(Electronic design automation data)

────────────────

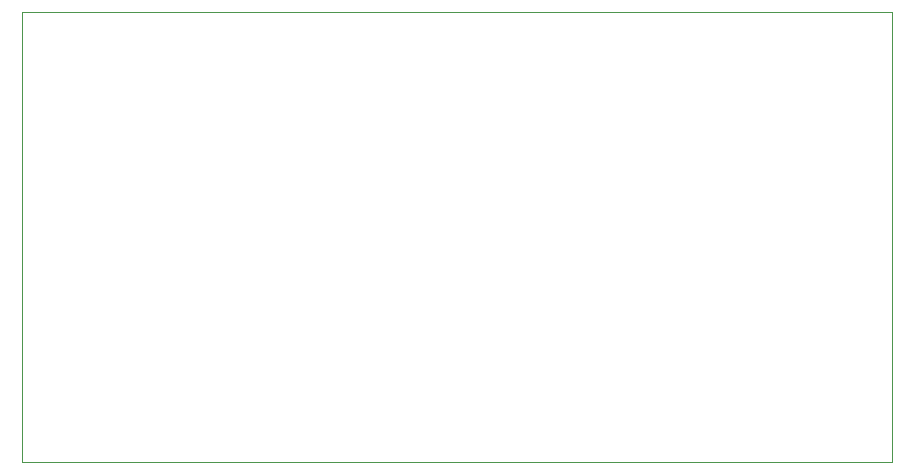
<source format=gm1>
G04 #@! TF.GenerationSoftware,KiCad,Pcbnew,6.0.2+dfsg-1*
G04 #@! TF.CreationDate,2024-04-05T20:58:32-06:00*
G04 #@! TF.ProjectId,mss-crossover,6d73732d-6372-46f7-9373-6f7665722e6b,rev?*
G04 #@! TF.SameCoordinates,Original*
G04 #@! TF.FileFunction,Profile,NP*
%FSLAX46Y46*%
G04 Gerber Fmt 4.6, Leading zero omitted, Abs format (unit mm)*
G04 Created by KiCad (PCBNEW 6.0.2+dfsg-1) date 2024-04-05 20:58:32*
%MOMM*%
%LPD*%
G01*
G04 APERTURE LIST*
G04 #@! TA.AperFunction,Profile*
%ADD10C,0.100000*%
G04 #@! TD*
G04 APERTURE END LIST*
D10*
X25400000Y-153670000D02*
X99060000Y-153670000D01*
X99060000Y-153670000D02*
X99060000Y-191770000D01*
X99060000Y-191770000D02*
X25400000Y-191770000D01*
X25400000Y-191770000D02*
X25400000Y-153670000D01*
M02*

</source>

────────────────

__Task brief__. Lines from the one that contains "G04 #@! TA.AperFunction,Profile*" through the final line of the entries must be duplicated exactly, and no other lines.

__Answer for this exercise__.
G04 #@! TA.AperFunction,Profile*
%ADD10C,0.100000*%
G04 #@! TD*
G04 APERTURE END LIST*
D10*
X25400000Y-153670000D02*
X99060000Y-153670000D01*
X99060000Y-153670000D02*
X99060000Y-191770000D01*
X99060000Y-191770000D02*
X25400000Y-191770000D01*
X25400000Y-191770000D02*
X25400000Y-153670000D01*
M02*

</source>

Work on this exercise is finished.